The need to feel love and for that human connection is a basic psychological need, so if that isn’t being fulfilled it would be understandable for people to have a reaction to that lack.
Society has changed too. While we may live closer (units/apartments) and be in proximity to other people, we may not actually connect with them. So people can feel lonely even if there are lots of people around. I was messaging with someone the other day and mentioned I don’t know any of my neighbours. I might know them in passing, but we don’t talk and connect. Yet in my youth, I knew all my neighbours. They were there to step in when my parent’s weren’t available. There were closer bonds with even those people who we weren’t in close relationships with.
I also think the mediated world we live in leads to discontent. It can create a sense of lacking something. A sense that we need stuff to make us feel happy. We see advertisements constantly for goods. We have credit pushed at us so we can buy more and more stuff. For some people this leads to the development of a feeling that they don’t have enough to meet their needs. Their friend has the new iPhone and if only they did, they would be happy.

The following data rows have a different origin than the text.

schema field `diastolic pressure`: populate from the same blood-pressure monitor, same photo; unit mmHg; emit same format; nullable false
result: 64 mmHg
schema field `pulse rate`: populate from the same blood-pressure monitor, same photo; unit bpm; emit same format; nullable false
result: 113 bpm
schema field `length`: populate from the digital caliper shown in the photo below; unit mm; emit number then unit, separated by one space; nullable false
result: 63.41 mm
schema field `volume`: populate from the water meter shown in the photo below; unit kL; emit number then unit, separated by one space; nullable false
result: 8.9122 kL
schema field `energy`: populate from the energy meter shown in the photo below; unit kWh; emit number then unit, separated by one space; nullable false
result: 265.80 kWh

Or if only I had a nose like Angelina Jolie, perhaps someone would love me. We are surrounded by unreal and distorted images of ‘happy’ life and what it takes to be happy.

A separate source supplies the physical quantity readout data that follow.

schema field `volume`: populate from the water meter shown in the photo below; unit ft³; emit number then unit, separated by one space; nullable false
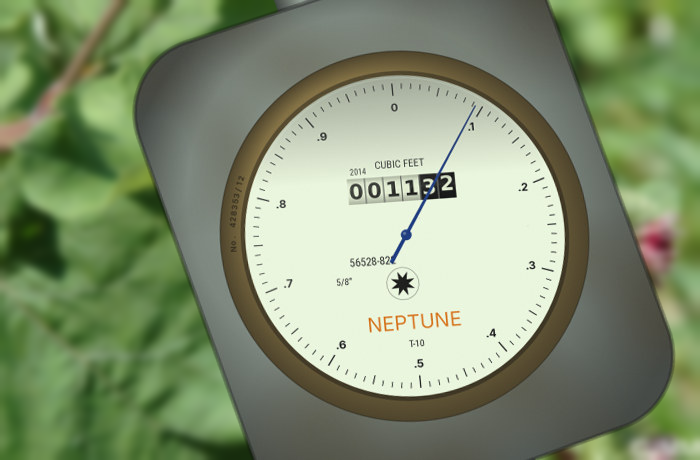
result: 1132.09 ft³
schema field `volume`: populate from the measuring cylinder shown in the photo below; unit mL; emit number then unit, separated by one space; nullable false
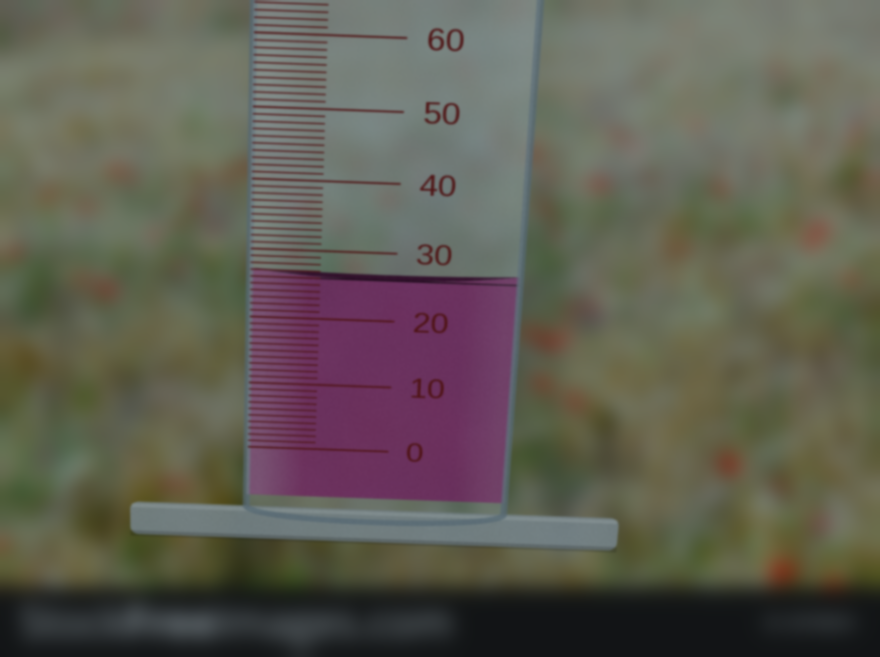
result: 26 mL
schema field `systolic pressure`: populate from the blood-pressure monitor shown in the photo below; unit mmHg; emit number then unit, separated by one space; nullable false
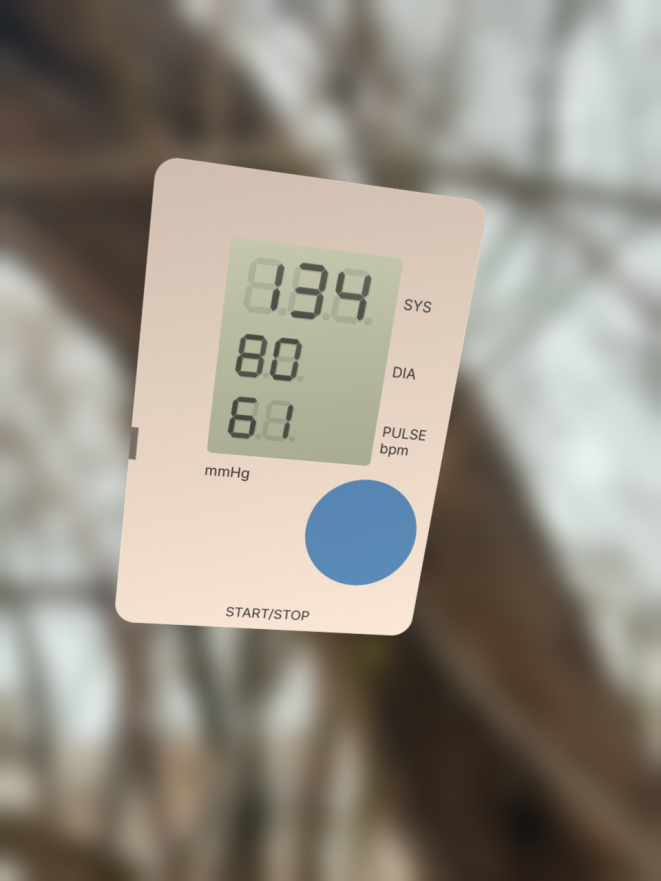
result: 134 mmHg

Along the same lines, I feel people are less able to delay gratification. They need that new car, house, furniture, dress, phone or whatever – now. When I was a child my parents saved to buy a new washing machine and it meant something because they worked, and scrimped to get that appliance. The same was true when I was first married. We had secondhand furniture and a small house but we were content with it and felt we were doing okay. Now some people seem to need a MacMansion for a couple with no children and have to fill it with designer furniture and have a new car in the garage to feel they have ‘made it’. Those people are going to feel sad and disatisfied if they can’t have those things ‘now’.
Perhaps in becoming so advanced and prosperous, we’ve forgotten what really counts in order to be happy.